Tierleid wird öffentlich und subjektiv

Nutztiere weiden öffentlich, sind auf idyllischen Almen anzutreffen, werden transportiert, geschlachtet und in (Offen-)Stallungen gehalten. Überall dort bekommt man als Laie einen direkten Einblick in die näheren Umstände, die oft weit weg von pseudoromantischen Vorstellungen alter Zeiten und eher dem vorherrschenden Posthumanismus geschuldet sind. Eine objektiv-rechtliche Aussage zu vermeintlichen Tierschutzübertretungen kann weder ein Verein noch eine Privatperson, sondern nur der Amtstierarzt / die Amtstierärztin als Sachverständige/r treffen. ­Medien und NGOs greifen mögliche Tierschutzfälle ­gerne auf und skandalisieren sie oft als mangelndes Tierwohl in der Öffentlichkeit über das Maß hinaus. In einem tatsächlich schweren Tierschutzfall bezahlen die Tiere die Rechnung letzten Endes oft mit Schmerzen, Leiden, Schäden und eventuell dem Tod.
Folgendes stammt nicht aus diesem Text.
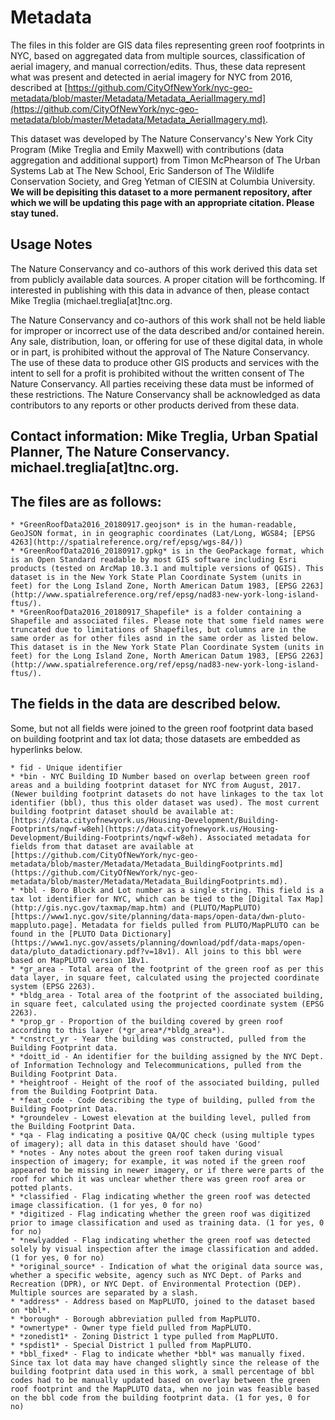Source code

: # Metadata

The files in this folder are GIS data files representing green roof footprints in NYC, based on aggregated data from multiple sources, classification of aerial imagery, and manual correction/edits. Thus, these data represent what was present and detected in aerial imagery for NYC from 2016, described at [https://github.com/CityOfNewYork/nyc-geo-metadata/blob/master/Metadata/Metadata_AerialImagery.md](https://github.com/CityOfNewYork/nyc-geo-metadata/blob/master/Metadata/Metadata_AerialImagery.md). 

This dataset was developed by The Nature Conservancy's New York City Program (Mike Treglia and Emily Maxwell) with contributions (data aggregation and additional support) from Timon McPhearson of The Urban Systems Lab at The New School, Eric Sanderson of The Wildlife Conservation Society, and Greg Yetman of CIESIN at Columbia University. **We will be depisiting this dataset to a more permanent repository, after which we will be updating this page with an appropriate citation. Please stay tuned.**

## Usage Notes

The Nature Conservancy and co-authors of this work derived this data set from publicly available data sources. A proper citation will be forthcoming. If interested in publishing with this data in advance of then, please contact Mike Treglia (michael.treglia[at]tnc.org. 

The Nature Conservancy and co-authors of this work shall not be held liable for improper or incorrect use of the data described and/or contained herein. Any sale, distribution, loan, or offering for use of these digital data, in whole or in part, is prohibited without the approval of The Nature Conservancy. The use of these data to produce other GIS products and services with the intent to sell for a profit is prohibited without the written consent of The Nature Conservancy. All parties receiving these data must be informed of these restrictions. The Nature Conservancy shall be acknowledged as data contributors to any reports or other products derived from these data.


## Contact information: Mike Treglia, Urban Spatial Planner, The Nature Conservancy. michael.treglia[at]tnc.org.


## The files are as follows:

	* *GreenRoofData2016_20180917.geojson* is in the human-readable, GeoJSON format, in in geographic coordinates (Lat/Long, WGS84; [EPSG 4263](http://spatialreference.org/ref/epsg/wgs-84/))
	* *GreenRoofData2016_20180917.gpkg* is in the GeoPackage format, which is an Open Standard readable by most GIS software including Esri products (tested on ArcMap 10.3.1 and multiple versions of QGIS). This dataset is in the New York State Plan Coordinate System (units in feet) for the Long Island Zone, North American Datum 1983, [EPSG 2263](http://www.spatialreference.org/ref/epsg/nad83-new-york-long-island-ftus/).
	* *GreenRoofData2016_20180917_Shapefile* is a folder containing a Shapefile and associated files. Please note that some field names were truncated due to limitations of Shapefiles, but columns are in the same order as for other files asnd in the same order as listed below. This dataset is in the New York State Plan Coordinate System (units in feet) for the Long Island Zone, North American Datum 1983, [EPSG 2263](http://www.spatialreference.org/ref/epsg/nad83-new-york-long-island-ftus/).


## The fields in the data are described below.

Some, but not all fields were joined to the green roof footprint data based on building footprint and tax lot data; those datasets are embedded as hyperlinks below.

	* fid - Unique identifier
	* *bin - NYC Building ID Number based on overlap between green roof areas and a building footprint dataset for NYC from August, 2017. (Newer building footprint datasets do not have linkages to the tax lot identifier (bbl), thus this older dataset was used). The most current building footprint dataset should be available at: [https://data.cityofnewyork.us/Housing-Development/Building-Footprints/nqwf-w8eh](https://data.cityofnewyork.us/Housing-Development/Building-Footprints/nqwf-w8eh). Associated metadata for fields from that dataset are available at [https://github.com/CityOfNewYork/nyc-geo-metadata/blob/master/Metadata/Metadata_BuildingFootprints.md](https://github.com/CityOfNewYork/nyc-geo-metadata/blob/master/Metadata/Metadata_BuildingFootprints.md).
	* *bbl - Boro Block and Lot number as a single string. This field is a tax lot identifier for NYC, which can be tied to the [Digital Tax Map](http://gis.nyc.gov/taxmap/map.htm) and (PLUTO/MapPLUTO)[https://www1.nyc.gov/site/planning/data-maps/open-data/dwn-pluto-mappluto.page]. Metadata for fields pulled from PLUTO/MapPLUTO can be found in the [PLUTO Data Dictionary](https://www1.nyc.gov/assets/planning/download/pdf/data-maps/open-data/pluto_datadictionary.pdf?v=18v1). All joins to this bbl were based on MapPLUTO version 18v1.
	* *gr_area - Total area of the footprint of the green roof as per this data layer, in square feet, calculated using the projected coordinate system (EPSG 2263).
	* *bldg_area - Total area of the footprint of the associated building, in square feet, calculated using the projected coordinate system (EPSG 2263).
	* *prop_gr - Proportion of the building covered by green roof according to this layer (*gr_area*/*bldg_area*).
	* *cnstrct_yr - Year the building was constructed, pulled from the Building Footprint data.
	* *doitt_id - An identifier for the building assigned by the NYC Dept. of Information Technology and Telecommunications, pulled from the Building Footprint Data.
	* *heightroof - Height of the roof of the associated building, pulled from the Building Footprint Data.
	* *feat_code - Code describing the type of building, pulled from the Building Footprint Data.
	* *groundelev - Lowest elevation at the building level, pulled from the Building Footprint Data.
	* *qa - Flag indicating a positive QA/QC check (using multiple types of imagery); all data in this dataset should have 'Good'
	* *notes - Any notes about the green roof taken during visual inspection of imagery; for example, it was noted if the green roof appeared to be missing in newer imagery, or if there were parts of the roof for which it was unclear whether there was green roof area or potted plants.
	* *classified - Flag indicating whether the green roof was detected image classification. (1 for yes, 0 for no)
	* *digitized - Flag indicating whether the green roof was digitized prior to image classification and used as training data. (1 for yes, 0 for no)
	* *newlyadded - Flag indicating whether the green roof was detected solely by visual inspection after the image classification and added. (1 for yes, 0 for no)
	* *original_source* - Indication of what the original data source was, whether a specific website, agency such as NYC Dept. of Parks and Recreation (DPR), or NYC Dept. of Environmental Protection (DEP). Multiple sources are separated by a slash.
	* *address* - Address based on MapPLUTO, joined to the dataset based on *bbl*.
	* *borough* - Borough abbreviation pulled from MapPLUTO.
	* *ownertype* - Owner type field pulled from MapPLUTO.
	* *zonedist1* - Zoning District 1 type pulled from MapPLUTO.
	* *spdist1* - Special District 1 pulled from MapPLUTO.
	* *bbl_fixed* - Flag to indicate whether *bbl* was manually fixed. Since tax lot data may have changed slightly since the release of the building footprint data used in this work, a small percentage of bbl codes had to be manually updated based on overlay between the green roof footprint and the MapPLUTO data, when no join was feasible based on the bbl code from the building footprint data. (1 for yes, 0 for no)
Der Konsument lehnt folglich das herrschende landwirtschaftliche System ab, die gesamte Bauernschaft gerät wegen einiger „schwarzer Schafe“ in Verruf und das Image der gesamten Branche wird nachhaltig geschädigt.

Seuchen stehen vor der Tür!

Auch bei amtlich angeordneten Keulungen ganzer Bestände – wie sie uns eventuell bei Ausbruch der Afrikanischen Schweinepest, der Geflügelpest oder anderer Seuchen bald wieder drohen könnten – ist eine tierschutzgerechte Vorgehensweise einzuhalten. Und auch an eine soziale oder psychische Betreuung der angehörigen Bauernfamilien ist – neben den wirtschaftlichen Entschädigungen – zu denken. Erfahrungen aus England zeigen, dass es während der Schweinepest- bzw. der BSE-Seuche trotz finanzieller Abgeltungen zu deutlich erhöhten Selbstmordraten in den betroffenen Bauernfamilien kam.

Prävention und Auswege

Um es erst gar nicht zu prekären Situationen kommen zu lassen, ist die Einhaltung der aktuell gültigen Normen und Gesetze wesentlich. Trotzdem kann es in der Praxis zu Momenten kommen, die von den TierhalterInnen Maßnahmen verlangen. Unheilbar kranke, therapieresistente Tiere müssen tierschutzgerecht notgetötet werden, um weiteres Leiden zu verhindern. Dazu gibt es genaue Vorschriften zu Betäubung, Tötung und Entsorgung, die man in TGD-Kursen erlernen kann (LFI-Broschüre!), da man als verantwortliche/r TierhalterIn jederzeit dazu in der Lage sein und die Techniken beherrschen sollte. Tatsächlich ist die qualifizierte Beobachtungs- und Betreuungszeit in Bezug zur Tieranzahl kurzfristig ein ­wichtiges Kriterium, um die Situation überhaupt erkennen zu können und aktiv zu werden. Wirtschaftliche, soziale und menschliche Gründe zeichnen sich meist längerfristig ab und könnten präventiv und unter Beiziehung externer ­Hilfestellungen bearbeitet werden. Besteht Gefahr für die Tiere, ist rasches Handeln angesagt, um Schmerzen, Leiden, Schäden, eine Abnahme oder Nottötung bzw. die Einleitung eines Strafverfahrens zu verhindern.